* [Text under study]
★ ★ ★

These tips and tricks are important to pass on. Sometimes you are in the "field" and need to accurately place a hole and knowing how they did it before DROs is very useful. Thank you for spending the time to pass this knowledge on! :)
Hi Dave thanks for sharing. I didn't know the tip about filing off the unequal raised rim around the punched hole, it makes good sense if you want good accuracy. I need to check out your other videos to see other gems about setting out of work. Regards Paul in NZ
You really covered the subtleties of precision center punching. I've often thought this would make a good video. Occasionally, though rarely I still need to produce holes that line up on two different details and transfer or machine locating is not practical. I fall back to my early training which you so aptly demonstrated. I'm certain many of your viewers will benefit from your video. Good job Dave. Stay well my friend, Mike
Hi Mike, sorry I beat you to making this video LOL Don't put off until tomorrow what you should be doing today. I mainly made it as I see such bad center punching shown on YT, no accuracy or finesse at times. It's a wonder that some of the parts ever fit together. Thanks for watching. Regards.
Good stuff Dave. The filing of the displaced material after "walking the punch" (moving the indentation) is good to know. I would add that if you need fairly close tolerance of the hole positions, I like to use a Magnavisor during the whole process. It's a set of magnifiers worn on both eyes at about 7x power. That way you don't risk losing your position while fiddling for a loupe or magnifying glass or even the hammer. Thanks for sharing
Thanks for watching and your comment. Yes you can use magnification for checking it has not moved. I have changed over to a different style of head magnifier. Head fitted but it has the lens hanging down in front, and you can lookover the top for normal vision when selecting tools. Super tool. Here is the link. visionaidmagnifier.com/products/visionaid%E2%84%A2-magnifying-glasses-with-led-light?currency=AUD Also look alikes sold on Amazon and Ebay. Regards.
Great video Dave ! The main thing I see a lot is when someone goes to the trouble to mark out correctly then thump a giant divot with a big punch and a lump hammer. I have a little Starrett auto punch ( about 3 inches long) that I can actuate with nothing much more than reasonable finger pressure , I then use a small Starrett manual punch to finish it off. I do have a bigger auto punch ( from Hare and Forbes ) but this thing needs a lot of force to actuate it . It is great for doing witness marks ( idiot marks ) that I use for oxy cutting as it has a big rubber mushroom head that I can thump with my hand to actuate it so no need for a hammer ! Another technique that you could show is how to break an edge on a part without butchering it with a file , Sometimes you want that crisp but not razor sharp edge . I have seen precision ground stones used for this ( nice if you have them) but was wondering how it was done in the past .

★ ★ ★

* [Data section]

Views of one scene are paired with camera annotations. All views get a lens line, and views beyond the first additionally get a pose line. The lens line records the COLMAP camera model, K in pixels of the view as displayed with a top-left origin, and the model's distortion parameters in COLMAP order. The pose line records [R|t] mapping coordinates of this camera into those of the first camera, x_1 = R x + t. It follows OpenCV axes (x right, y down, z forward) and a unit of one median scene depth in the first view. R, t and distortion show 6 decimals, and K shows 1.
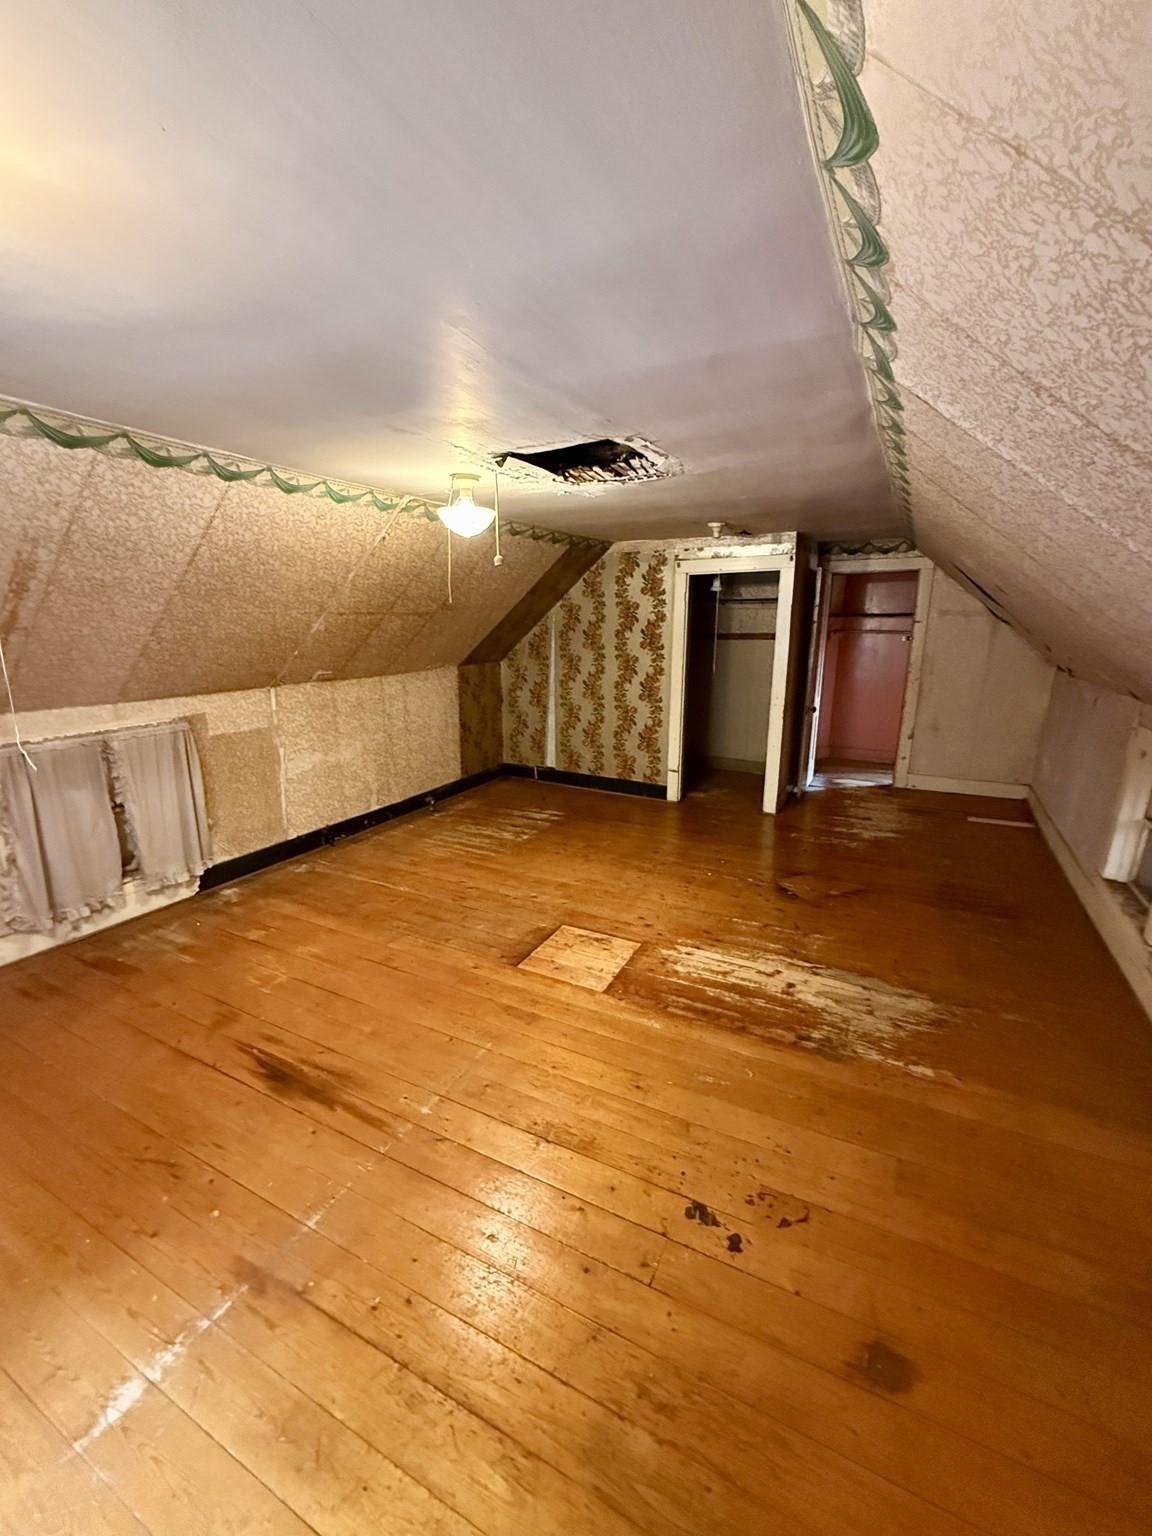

★ ★ ★

* [What you need to do] Return the part of the center-punching comments above from "These tips and" up to and including "knowledge on! :)", copied word for word.

* [Written response]
These tips and tricks are important to pass on. Sometimes you are in the "field" and need to accurately place a hole and knowing how they did it before DROs is very useful. Thank you for spending the time to pass this knowledge on! :)